Another issue that can arise after a dog is spayed is an upset stomach or vomiting. Your dog will usually begin to feel the effects of surgery within a couple of days or so, and some dogs may experience nausea. Contact your vet immediately if your dog begins to vomit or has diarrhoea. In most cases, the cause of these symptoms is due to the anaesthesia and pain medication your dog received during surgery.

Lumps and bumps that form in the genital area are not uncommon after a spay or other surgical procedure. Though this is rare, it does happen. Contact your vet immediately if you notice a bump or lump in your dog’s genital area. It would be best to get this checked out as soon as possible.

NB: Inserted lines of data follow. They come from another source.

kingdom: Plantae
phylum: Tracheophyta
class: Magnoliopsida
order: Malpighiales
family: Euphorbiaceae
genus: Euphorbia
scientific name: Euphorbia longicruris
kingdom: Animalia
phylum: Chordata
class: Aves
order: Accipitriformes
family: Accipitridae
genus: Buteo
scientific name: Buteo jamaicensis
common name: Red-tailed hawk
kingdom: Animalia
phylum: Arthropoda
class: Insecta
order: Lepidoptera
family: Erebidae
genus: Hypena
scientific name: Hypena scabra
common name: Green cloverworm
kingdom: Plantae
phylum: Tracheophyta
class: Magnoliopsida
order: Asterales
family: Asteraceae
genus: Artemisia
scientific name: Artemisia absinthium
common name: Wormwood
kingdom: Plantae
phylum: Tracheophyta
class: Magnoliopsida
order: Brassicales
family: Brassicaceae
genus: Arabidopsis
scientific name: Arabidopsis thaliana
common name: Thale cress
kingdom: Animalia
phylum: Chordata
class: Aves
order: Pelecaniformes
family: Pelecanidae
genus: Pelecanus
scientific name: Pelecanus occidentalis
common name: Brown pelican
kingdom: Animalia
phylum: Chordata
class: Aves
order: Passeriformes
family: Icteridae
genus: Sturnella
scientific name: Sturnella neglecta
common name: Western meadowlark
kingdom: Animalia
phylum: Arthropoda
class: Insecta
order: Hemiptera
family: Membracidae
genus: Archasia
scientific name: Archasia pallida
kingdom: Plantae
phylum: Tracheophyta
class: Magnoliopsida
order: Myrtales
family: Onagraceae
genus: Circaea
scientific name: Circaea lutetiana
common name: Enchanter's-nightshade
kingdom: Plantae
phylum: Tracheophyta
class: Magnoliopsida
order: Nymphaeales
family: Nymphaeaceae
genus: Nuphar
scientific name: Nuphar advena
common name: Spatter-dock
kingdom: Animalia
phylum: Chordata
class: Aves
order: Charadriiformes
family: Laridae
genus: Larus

It is also possible for dogs to develop urinary incontinence after being spayed or neutered. This is a condition in which the dog does not empty their bladder. In extreme cases, this can cause the dog to be incontinent. Again, this is a condition that your vet must monitor.


Complications after spay surgery are rare, but they can occur. One common complication is an infection at the surgery site. Signs of infection include swelling, redness, drainage from the incision and fever. If your dog exhibits any of these signs, contact your veterinarian immediately.
Another potential complication is a hernia. A hernia occurs when the muscles or tissues cut during surgery weaken, allowing the internal organs to push through the opening. If your dog develops a hernia, it may require additional surgery.
In rare cases, dogs may experience complications related to their heart or lungs after spay surgery. These complications can be serious and may even be life-threatening. Call your veterinarian immediately if your dog experiences any difficulty breathing, chest pain, or an irregular heartbeat after surgery.

Recovery Period

Female dog loses their ovaries, and the uterus is removed during spaying. The surgery is considered a major operation. As with any major surgery, there is some recovery time involved. Most dogs return to their old selves within two weeks of surgery. However, there are some things you can do to help your dog recover as quickly and comfortably as possible.
Following surgery, keep your dog confined to a small area such as a bathroom or laundry room. This will help minimize movement and prevent your dog from getting into trouble. Please ensure the dog bed is comfortable and has plenty of water and food available.

A dog on bed sleeping deeply

Schedule Regular Checkups with Your Veterinarian

It’s important to schedule regular checkups with your veterinarian after spaying your dog. During these checkups, your vet will be able to ensure that your dog is healing properly and has not developed any complications from the surgery. Additionally, your vet can advise you on caring for your dog during her recovery.